Unlike most media, on-line or traditional, National Public Radio is thriving. It may be the most popular and trusted news source in the country.
As Bill McKibben reports:
Public radio claims at least 5 percent of the radio market. National Public Radio’s flagship news programs, Morning Edition and All Things Considered, featuring news and commentary alongside in-depth reports and stories that can stretch over twenty minutes—are the second- and third-most-popular radio programs in the country, each drawing about 13 million unique listeners in the course of the week. These NPR shows have far larger audiences than the news on cable television; indeed, all four television broadcast networks combined only draw twice as large an audience for their evening newscasts. Morning Edition and All Things Considered are supplemented by well-regarded programs like The World, a BBC coproduction with Boston’s WGBH, and the business broadcast Marketplace—programming produced outside of NPR itself but within the larger world of public radio. In polls, public radio is rated as the most trusted source of news in the nation. The audience for most of its programs dwarfs the number of subscribers to the The New York Times or The New Yorker, or the number of people who read even the biggest best sellers.
In fact, the burgeoning success of NPR seems to be driving the right in this country a little crazy.
Today Republicans in the House tried to eliminate the money the Federal government gives indirectly to NPR, without success. (Even if they succeed in cutting its stipend totally, they likely won't kill it off: The government only contributes about 15% of its budget.)

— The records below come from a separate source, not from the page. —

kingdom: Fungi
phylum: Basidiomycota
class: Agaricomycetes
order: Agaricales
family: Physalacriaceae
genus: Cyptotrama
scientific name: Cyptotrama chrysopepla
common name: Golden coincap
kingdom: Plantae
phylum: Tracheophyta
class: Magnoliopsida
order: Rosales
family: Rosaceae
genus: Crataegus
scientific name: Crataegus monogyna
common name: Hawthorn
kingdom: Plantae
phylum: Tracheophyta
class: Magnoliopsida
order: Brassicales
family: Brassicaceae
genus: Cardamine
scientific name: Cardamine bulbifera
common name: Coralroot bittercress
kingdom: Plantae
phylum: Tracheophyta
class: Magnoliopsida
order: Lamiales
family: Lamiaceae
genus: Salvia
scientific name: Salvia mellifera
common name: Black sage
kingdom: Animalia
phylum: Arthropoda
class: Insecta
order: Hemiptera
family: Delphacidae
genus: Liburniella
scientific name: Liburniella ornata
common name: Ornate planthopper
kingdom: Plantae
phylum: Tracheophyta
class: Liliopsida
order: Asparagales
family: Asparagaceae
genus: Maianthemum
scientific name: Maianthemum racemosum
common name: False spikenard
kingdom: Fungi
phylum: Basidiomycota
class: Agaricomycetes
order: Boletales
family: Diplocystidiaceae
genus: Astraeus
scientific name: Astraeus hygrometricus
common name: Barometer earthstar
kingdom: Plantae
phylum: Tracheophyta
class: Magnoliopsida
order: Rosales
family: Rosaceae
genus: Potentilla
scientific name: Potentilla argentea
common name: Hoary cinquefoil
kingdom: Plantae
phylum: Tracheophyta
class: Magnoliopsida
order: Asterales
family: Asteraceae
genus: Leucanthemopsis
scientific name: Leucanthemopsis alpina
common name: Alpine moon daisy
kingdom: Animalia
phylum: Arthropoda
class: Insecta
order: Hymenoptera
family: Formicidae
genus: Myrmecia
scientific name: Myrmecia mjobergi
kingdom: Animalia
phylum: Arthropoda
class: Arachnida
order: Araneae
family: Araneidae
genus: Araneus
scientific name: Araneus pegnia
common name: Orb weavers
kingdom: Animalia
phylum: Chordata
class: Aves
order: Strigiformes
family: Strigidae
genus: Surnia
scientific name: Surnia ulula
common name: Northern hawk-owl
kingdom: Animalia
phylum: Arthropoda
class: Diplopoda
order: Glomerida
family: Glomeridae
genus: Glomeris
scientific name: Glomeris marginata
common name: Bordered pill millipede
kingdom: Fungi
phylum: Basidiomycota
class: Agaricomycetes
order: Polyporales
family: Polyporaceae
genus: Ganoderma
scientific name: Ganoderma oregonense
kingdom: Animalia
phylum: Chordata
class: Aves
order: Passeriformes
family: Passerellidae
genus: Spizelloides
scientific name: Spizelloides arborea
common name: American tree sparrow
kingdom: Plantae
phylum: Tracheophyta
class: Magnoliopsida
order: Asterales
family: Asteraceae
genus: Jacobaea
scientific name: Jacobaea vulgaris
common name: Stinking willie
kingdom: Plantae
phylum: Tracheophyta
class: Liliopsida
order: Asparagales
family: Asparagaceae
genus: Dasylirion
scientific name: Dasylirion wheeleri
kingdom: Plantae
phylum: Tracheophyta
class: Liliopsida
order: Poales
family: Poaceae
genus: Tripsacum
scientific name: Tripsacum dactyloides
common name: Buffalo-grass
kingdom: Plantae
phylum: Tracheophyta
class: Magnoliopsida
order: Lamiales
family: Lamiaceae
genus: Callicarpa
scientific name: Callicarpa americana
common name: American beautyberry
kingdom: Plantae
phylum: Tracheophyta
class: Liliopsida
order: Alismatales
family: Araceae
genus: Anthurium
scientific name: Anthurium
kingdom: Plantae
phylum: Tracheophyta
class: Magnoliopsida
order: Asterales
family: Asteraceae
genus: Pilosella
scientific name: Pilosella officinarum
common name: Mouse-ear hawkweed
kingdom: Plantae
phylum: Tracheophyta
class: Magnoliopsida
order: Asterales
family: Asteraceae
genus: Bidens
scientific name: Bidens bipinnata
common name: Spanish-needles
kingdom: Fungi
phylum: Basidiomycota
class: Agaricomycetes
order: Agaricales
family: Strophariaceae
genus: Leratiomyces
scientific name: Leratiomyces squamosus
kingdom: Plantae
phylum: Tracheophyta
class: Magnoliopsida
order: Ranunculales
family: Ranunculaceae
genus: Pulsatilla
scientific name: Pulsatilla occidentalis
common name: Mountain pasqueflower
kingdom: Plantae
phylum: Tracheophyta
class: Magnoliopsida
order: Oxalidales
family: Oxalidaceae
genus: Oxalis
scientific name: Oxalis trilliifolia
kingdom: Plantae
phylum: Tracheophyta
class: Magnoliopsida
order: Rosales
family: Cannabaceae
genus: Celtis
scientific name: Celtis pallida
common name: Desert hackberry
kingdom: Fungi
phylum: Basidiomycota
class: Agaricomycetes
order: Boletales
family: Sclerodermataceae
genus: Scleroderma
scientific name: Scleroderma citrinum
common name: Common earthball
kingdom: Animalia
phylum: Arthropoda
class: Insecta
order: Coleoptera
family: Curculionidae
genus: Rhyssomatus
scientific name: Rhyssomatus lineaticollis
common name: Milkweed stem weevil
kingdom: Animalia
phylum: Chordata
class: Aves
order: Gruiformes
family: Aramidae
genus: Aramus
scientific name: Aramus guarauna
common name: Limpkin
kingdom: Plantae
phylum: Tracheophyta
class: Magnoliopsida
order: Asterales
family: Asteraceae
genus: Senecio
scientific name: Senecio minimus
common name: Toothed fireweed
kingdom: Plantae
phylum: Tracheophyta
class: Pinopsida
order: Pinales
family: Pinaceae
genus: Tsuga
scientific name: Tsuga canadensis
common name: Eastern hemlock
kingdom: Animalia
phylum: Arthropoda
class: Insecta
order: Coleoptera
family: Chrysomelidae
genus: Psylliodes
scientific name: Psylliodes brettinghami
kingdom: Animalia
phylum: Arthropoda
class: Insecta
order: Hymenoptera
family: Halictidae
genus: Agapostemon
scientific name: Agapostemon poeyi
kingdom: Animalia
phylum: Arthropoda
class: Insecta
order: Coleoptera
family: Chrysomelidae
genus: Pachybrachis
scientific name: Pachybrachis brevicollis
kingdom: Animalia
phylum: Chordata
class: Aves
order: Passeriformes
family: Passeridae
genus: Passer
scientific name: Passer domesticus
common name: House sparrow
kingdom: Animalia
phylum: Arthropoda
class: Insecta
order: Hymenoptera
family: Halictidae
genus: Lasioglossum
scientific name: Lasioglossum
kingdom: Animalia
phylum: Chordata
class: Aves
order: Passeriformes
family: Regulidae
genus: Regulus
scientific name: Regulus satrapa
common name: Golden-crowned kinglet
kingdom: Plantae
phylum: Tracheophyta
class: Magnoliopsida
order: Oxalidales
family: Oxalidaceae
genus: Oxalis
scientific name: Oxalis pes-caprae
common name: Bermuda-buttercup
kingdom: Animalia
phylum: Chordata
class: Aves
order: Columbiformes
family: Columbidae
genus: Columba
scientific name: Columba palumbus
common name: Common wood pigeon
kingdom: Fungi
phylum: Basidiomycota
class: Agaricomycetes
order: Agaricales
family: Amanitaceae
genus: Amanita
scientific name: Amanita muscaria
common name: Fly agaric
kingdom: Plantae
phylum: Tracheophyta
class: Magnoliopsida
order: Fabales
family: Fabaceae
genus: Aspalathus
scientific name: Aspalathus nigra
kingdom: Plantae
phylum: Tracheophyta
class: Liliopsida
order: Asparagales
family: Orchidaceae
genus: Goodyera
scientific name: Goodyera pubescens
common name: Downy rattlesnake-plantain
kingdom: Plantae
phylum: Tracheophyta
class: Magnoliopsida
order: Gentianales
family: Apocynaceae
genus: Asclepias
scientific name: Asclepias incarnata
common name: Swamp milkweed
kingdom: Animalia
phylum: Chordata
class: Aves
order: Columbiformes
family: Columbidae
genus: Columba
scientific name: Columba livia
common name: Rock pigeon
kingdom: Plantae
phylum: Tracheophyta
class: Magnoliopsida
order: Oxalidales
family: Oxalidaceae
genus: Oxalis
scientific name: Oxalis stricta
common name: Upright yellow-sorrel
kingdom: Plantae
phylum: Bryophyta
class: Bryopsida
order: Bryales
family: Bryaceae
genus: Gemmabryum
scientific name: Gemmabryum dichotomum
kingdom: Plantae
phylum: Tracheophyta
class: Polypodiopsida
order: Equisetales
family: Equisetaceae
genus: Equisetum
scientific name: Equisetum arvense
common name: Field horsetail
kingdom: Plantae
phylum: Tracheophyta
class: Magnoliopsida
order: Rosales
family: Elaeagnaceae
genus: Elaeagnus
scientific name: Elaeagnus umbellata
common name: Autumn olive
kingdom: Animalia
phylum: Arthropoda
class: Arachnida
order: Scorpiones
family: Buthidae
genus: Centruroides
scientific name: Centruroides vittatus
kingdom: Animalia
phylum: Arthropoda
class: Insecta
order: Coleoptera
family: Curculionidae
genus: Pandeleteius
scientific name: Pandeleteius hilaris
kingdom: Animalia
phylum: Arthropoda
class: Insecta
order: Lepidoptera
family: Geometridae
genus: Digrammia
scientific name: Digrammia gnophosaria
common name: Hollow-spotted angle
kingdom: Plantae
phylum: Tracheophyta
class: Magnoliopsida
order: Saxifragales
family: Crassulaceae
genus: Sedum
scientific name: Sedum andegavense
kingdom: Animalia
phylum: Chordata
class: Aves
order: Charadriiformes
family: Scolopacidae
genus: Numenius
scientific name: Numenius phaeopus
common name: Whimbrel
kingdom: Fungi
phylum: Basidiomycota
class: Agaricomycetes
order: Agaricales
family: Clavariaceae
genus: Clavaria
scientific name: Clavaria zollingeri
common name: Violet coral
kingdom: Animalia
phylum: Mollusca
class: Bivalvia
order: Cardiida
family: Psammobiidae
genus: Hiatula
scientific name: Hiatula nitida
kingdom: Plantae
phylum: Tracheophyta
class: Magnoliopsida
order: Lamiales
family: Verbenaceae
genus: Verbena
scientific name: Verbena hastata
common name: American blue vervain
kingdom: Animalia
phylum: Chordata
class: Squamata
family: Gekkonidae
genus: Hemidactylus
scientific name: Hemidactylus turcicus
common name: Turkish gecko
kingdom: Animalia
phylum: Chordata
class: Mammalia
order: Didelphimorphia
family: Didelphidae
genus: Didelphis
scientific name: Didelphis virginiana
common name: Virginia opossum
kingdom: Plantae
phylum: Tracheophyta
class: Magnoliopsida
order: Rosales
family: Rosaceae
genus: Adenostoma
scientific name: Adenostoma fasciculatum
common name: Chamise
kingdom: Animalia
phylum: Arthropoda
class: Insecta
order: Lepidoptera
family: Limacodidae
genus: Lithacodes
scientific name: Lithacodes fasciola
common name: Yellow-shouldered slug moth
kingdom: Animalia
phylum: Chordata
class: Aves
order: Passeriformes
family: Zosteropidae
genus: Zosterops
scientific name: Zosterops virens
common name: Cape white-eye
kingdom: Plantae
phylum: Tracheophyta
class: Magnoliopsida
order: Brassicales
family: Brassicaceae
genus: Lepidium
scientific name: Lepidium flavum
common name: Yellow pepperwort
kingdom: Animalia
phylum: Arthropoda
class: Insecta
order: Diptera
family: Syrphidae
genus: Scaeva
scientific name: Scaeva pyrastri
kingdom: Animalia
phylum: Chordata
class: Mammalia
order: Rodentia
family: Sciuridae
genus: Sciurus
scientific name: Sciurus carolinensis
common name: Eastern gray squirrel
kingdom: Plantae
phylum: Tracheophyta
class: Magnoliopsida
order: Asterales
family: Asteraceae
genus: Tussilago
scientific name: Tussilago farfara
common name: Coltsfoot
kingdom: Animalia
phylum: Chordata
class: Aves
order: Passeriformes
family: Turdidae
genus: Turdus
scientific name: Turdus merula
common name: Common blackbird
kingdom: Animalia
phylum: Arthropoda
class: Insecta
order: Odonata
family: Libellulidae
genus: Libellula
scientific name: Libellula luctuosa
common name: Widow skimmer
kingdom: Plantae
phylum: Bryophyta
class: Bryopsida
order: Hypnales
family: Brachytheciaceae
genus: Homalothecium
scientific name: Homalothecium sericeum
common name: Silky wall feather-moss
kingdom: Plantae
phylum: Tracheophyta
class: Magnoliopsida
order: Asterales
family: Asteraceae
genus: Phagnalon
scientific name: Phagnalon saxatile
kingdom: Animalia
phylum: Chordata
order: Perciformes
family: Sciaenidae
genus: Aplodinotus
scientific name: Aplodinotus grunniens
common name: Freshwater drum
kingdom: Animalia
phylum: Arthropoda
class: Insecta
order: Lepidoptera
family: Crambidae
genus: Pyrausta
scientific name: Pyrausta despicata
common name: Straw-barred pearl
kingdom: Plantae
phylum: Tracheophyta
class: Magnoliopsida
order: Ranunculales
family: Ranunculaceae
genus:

And Roger Ailes, the mastermind behind FOX News, called the people who work at National Public Radio "Nazis."
“They are, of course, Nazis. They have a kind of Nazi attitude. They are the left wing of Nazism. These guys don’t want any other point of view. They don’t even feel guilty using tax dollars to spout their propaganda. They are basically Air America with government funding to keep them alive.”
Howard Kurtz, who recently left the Washington Post for the Daily Beast, got this quote.
Impressive.
Ailes took it back later — sort of.
To hear the FOX News honcho compare the famously modulated NPR voices to perhaps the worst villains in the history of the world?
It's a bit surreal — and very schoolyard. One wants to pull out the old "I'm rubber and you're glue" witticism from the sixth grade.